6) Come ultima cosa le chiedo questo: lei si ricorda dio queste tre cucine nel campo?
R.:" No, non mi ricordo. So però che mia mamma diceva che non si trovavano bene, perché facevano un calderone di tutto, e veniva una sciacquatura micidiale, una brodaglia. C'era la cucina greca e la cucina tunisina. C'era uno che faceva da mangiare per i greci e uno che lo faceva per i tunisini, ma poi alla fine hanno visto che non funzionava e hanno preferito dare dei soldi in lire e ognuno si cucinava.

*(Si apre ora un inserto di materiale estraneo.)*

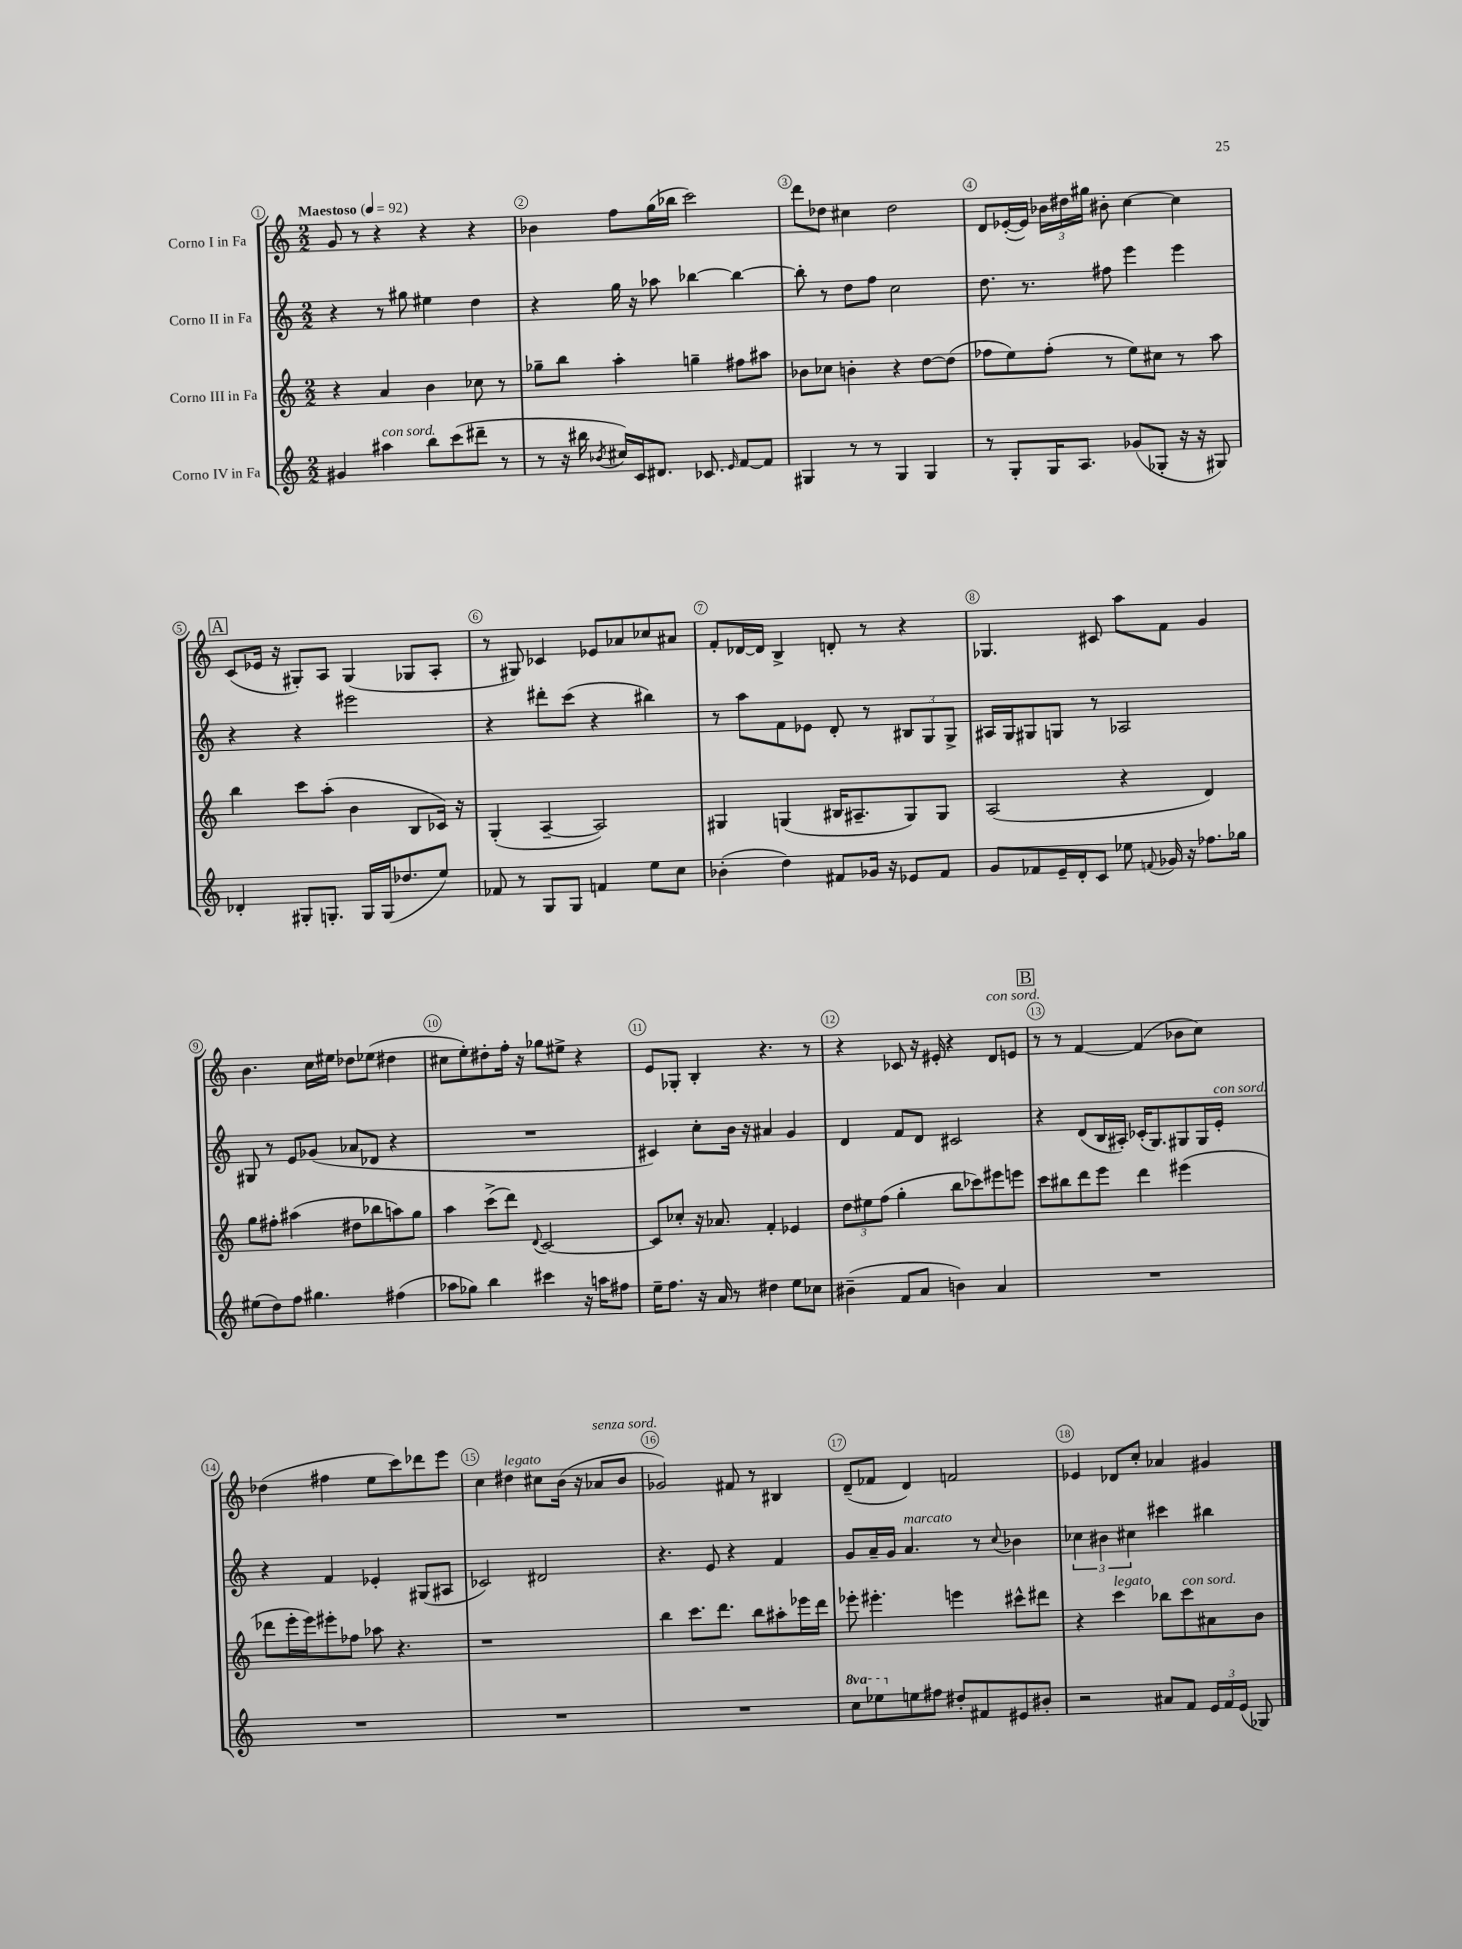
<<
\new StaffGroup <<
\new Staff = "s0" \with { instrumentName = "Corno I in Fa" } {
    \clef treble \key c \major \numericTimeSignature \time 2/2 \tempo "Maestoso" 4 = 92
    \autoBeamOff g'8 r8 r4 r4 r4 |
    bes'4 f''8[ g''16( bes''16] c'''2) |
    d'''8[ des''8] cis''4 des''2 |
    d'8[ ees'16~-.( ees'16]) \tuplet 3/2 { bes'16[ dis''16 gis''16] } bis'8-. c''4~ c''4 |
    \mark \markup { \box "A" } c'8[( ees'16] r16 gis8[-.) a8] gis4( ges8[ a8]-. |
    r8 gis8) ces'4 ees'8[ aes'8 ces''8 ais'8] |
    f'8[-. des'16~ des'16] b4-> d'8-. r8 r4 |
    ges4. cis'8 a''8[ f'8] g'4 |
    b'4. c''16[ eis''16] des''8[ ees''8]( dis''4 |
    cis''8[ e''8-.) dis''8-. f''16]-. r16 ges''8[ eis''8]-> r4 |
    e'8[ ges8]-. b4-. r4. r8 |
    r4 ces'8 r16 eis'16-. r4 d'8[^\markup { \italic "con sord." } e'8] |
    \mark \markup { \box "B" } r8 r8 f'4~ f'4( bes'8[ c''8]) |
    des''4( fis''4 e''8[ c'''8) des'''8 e'''8] |
    c''4 dis''4^\markup { \italic "legato" } cis''8[ b'16]( r16 aes'8[^\markup { \italic "senza sord." } b'8] |
    ges'2) fis'8 r8 bis4 |
    d'8[--( fes'8] d'4) f'2 |
    ees'4 des'8[ c''8]-. aes'4 gis'4 \bar "|." |
}
\new Staff = "s1" \with { instrumentName = "Corno II in Fa" } {
    \clef treble \key c \major \numericTimeSignature \time 2/2
    \autoBeamOff r4 r8 gis''8 eis''4 d''4 |
    r4 g''16 r16 aes''8 bes''4~ bes''4~ |
    bes''8-. r8 d''8[ f''8] c''2 |
    d''8. r8. fis''8 e'''4 e'''4 |
    \mark \markup { \box "A" } r4 r4 eis'''2 |
    r4 dis'''8[-. c'''8]( r4 bis''4) |
    r8 a''8[ f'8 ees'8] d'8-. r8 \tuplet 3/2 { bis8[ g8 g8]-> } |
    ais16[ g16 gis8 g8] r8 aes2 |
    gis8 r8 e'8[ ges'8]( aes'8[ des'8] r4 |
    R1 |
    cis'4) c''8[-. b'16] r16 ais'4 g'4 |
    d'4 f'8[ d'8] cis'2 |
    \mark \markup { \box "B" } r4 d'8[( b16 ais16]-.) ces'16[-.( g8.) gis8 gis16 e'16]-.^\markup { \italic "con sord." } |
    r4 f'4 ees'4-. gis8[( ais8] |
    ces'2) dis'2 |
    r4. e'8 r4 f'4 |
    g'8[ a'16-- g'16] a'4.^\markup { \italic "marcato" } r8 \appoggiatura { c''8 } bes'4 |
    \tuplet 3/2 { ces''4 bis'4 cis''4 } cis'''4 bis''4 \bar "|." |
}
\new Staff = "s2" \with { instrumentName = "Corno III in Fa" } {
    \clef treble \key c \major \numericTimeSignature \time 2/2
    \autoBeamOff r4 a'4 b'4 ces''8 r8 |
    ges''8[-- b''8] a''4-. g''4-- fis''8[ ais''8] |
    bes'8[ ces''8] b'4-. r4 d''8[~ d''8]( |
    fes''8[ e''8) fes''8]-.( r8 e''8[) cis''8] r8 a''8 |
    \mark \markup { \box "A" } b''4 c'''8[ a''8]-.( b'4 b8[ ces'16]) r16 |
    g4-.( a4~-- a2) |
    gis4 g4( bis16[ ais8.-- g8) g8] |
    a2( r4 d'4) |
    g''8[ fis''8]-. ais''4( dis''8[ bes''8 a''8) g''8] |
    a''4 c'''8[->( d'''8]) \appoggiatura { d'8 } c'2~ |
    c'8[ ces''8]-. r16 aes'8. f'4-. ees'4 |
    \tuplet 3/2 { d''8[ eis''8 f''8]( } g''4-. b''8[ ces'''8) eis'''8 e'''8] |
    \mark \markup { \box "B" } c'''8[ bis''8 d'''8 e'''8] d'''4 eis'''4( |
    des'''8[ e'''16-. e'''16) eis'''8-. fes''8] aes''8 r4. |
    r1 |
    b''4 c'''8.[ d'''8.] b''8[ ais''8-. ees'''16 d'''16] |
    ees'''8-. eis'''4.-. e'''4 cis'''8[-^ dis'''8] |
    r4 c'''4^\markup { \italic "legato" } bes''8[ c'''8^\markup { \italic "con sord." } ais'8 b'8] \bar "|." |
}
\new Staff = "s3" \with { instrumentName = "Corno IV in Fa" } {
    \clef treble \key c \major \numericTimeSignature \time 2/2 \set Staff.ottavationMarkups = #ottavation-simple-ordinals
    \autoBeamOff gis'4 ais''4^\markup { \italic "con sord." } b''8[ c'''8( dis'''8]-- r8 |
    r8 r16 bis''16 \acciaccatura { bes'8 } cis''16[) c'16 dis'8.] ces'8. \grace { e'16 } f'8[~ f'8] |
    gis4 r8 r8 gis4 gis4 |
    r8 g8[-. g16 a8.] ges'8[( ges8]-. r16 r16 gis8) |
    \mark \markup { \box "A" } des'4-. gis8[-. g8.]-. g16[ g16( des''8. e''8]) |
    fes'8 r8 g8[ g8] f'4 e''8[ c''8] |
    bes'4-.( d''4) fis'8[ ges'16] r16 ees'8[ fis'8] |
    g'8[ fes'8 e'16-- d'16-. c'8] ees''8 \appoggiatura { f'8 } ges'16 r16 fes''8.[ ges''16] |
    eis''8[( d''8) f''8] gis''4. fis''4( |
    aes''8[ ges''8]) b''4 cis'''4 r16 a''16[ fis''8] |
    e''16[-- f''8.] r16 a'16 r8 dis''4 e''8[ ces''8] |
    bis'4--( f'8[ a'8] b'4) a'4 |
    \mark \markup { \box "B" } R1 |
    R1 |
    R1 |
    R1 |
    \ottava #1 c'''8[ ees'''8 \ottava #0 e''!8 fis''8] dis''8[-. fis'8 eis'8 bis'8]-. |
    r2 ais'8[ f'8] \tuplet 3/2 { e'16[ f'16 e'16]( } ges8) \bar "|." |
}
>>
>>
\layout { \context { \Score \override BarNumber.break-visibility = ##(#f #t #t) barNumberVisibility = #all-bar-numbers-visible \override BarNumber.stencil = #(make-stencil-circler 0.1 0.3 ly:text-interface::print) } }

Solo che mia mamma si alzava all'alba, perché aveva solo un fuoco e faceva prima il sugo alla mattina alle cinque o alle sei, perché prima che bollisse...era un sugone, per undici! E poi dobbiamo ringraziare una cosa: che mia mamma magari faceva il sugo per due giorni, e diceva suor Pina tienimelo per domani, perché le suore avevano il frigo. E noi non avevamo corrente nel campo: pensi che venivano i carabinieri in giro a vedere se la usavi di nascosto. E una volta hanno beccato mia sorella che stirava le camicie e volevano mandarci via. Poi hanno fatto una camera dove gli scapoli andavano a mangiare e il pomeriggio si poteva andare a stirare. Ma la luce era talmente minima che non si vedeva. Poi quello che ricordo del campo sono i gabinetti. Gabinetti militari, lunghi, che se uno si chinava l'altro lo guardava. Noi ragazze dovevamo accucciarci in un camera dove c'erano sei, sette bagni e mio papà da quel momento, quando li ha visti, ha detto niente, si fa in casa. Poi un'altra cosa che mi ricordo e che mi ha dato molto fastidio è stata quando hanno messo l'obitorio in campo. Non li tenevano all'ospedale, li mandavano in campo dove avevano fatto una camera mortuaria. Quella stanza non è mai stata vuota, solo dopo hanno deciso di chiuderla. E poi una cosa sulla scuola e Tortona: mio fratello ha fatto le elementari non alle scuole del campo, ma a quelle di Tortona, in città. E lì c'erano la sezione maschile e quella femminile, però non per un fattore di democrazia o di modernità, i profughi facevano le classi miste, perché non dovevano contaminare gli altri allievi tortonesi, tanto i profughi erano abituati alla promiscuità!".